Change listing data
##############################

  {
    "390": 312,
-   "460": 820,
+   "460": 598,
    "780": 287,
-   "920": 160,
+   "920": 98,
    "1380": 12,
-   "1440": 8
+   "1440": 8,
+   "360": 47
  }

##############################

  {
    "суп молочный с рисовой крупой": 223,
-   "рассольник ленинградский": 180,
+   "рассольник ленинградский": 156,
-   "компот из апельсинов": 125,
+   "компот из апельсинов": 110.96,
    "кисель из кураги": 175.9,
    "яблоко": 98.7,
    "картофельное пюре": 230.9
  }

##############################

Aim of the exercise - Look through the data above. Find each line with the string "апельсинов" and copy it.

Answer for this exercise -
-   "компот из апельсинов": 125,
+   "компот из апельсинов": 110.96,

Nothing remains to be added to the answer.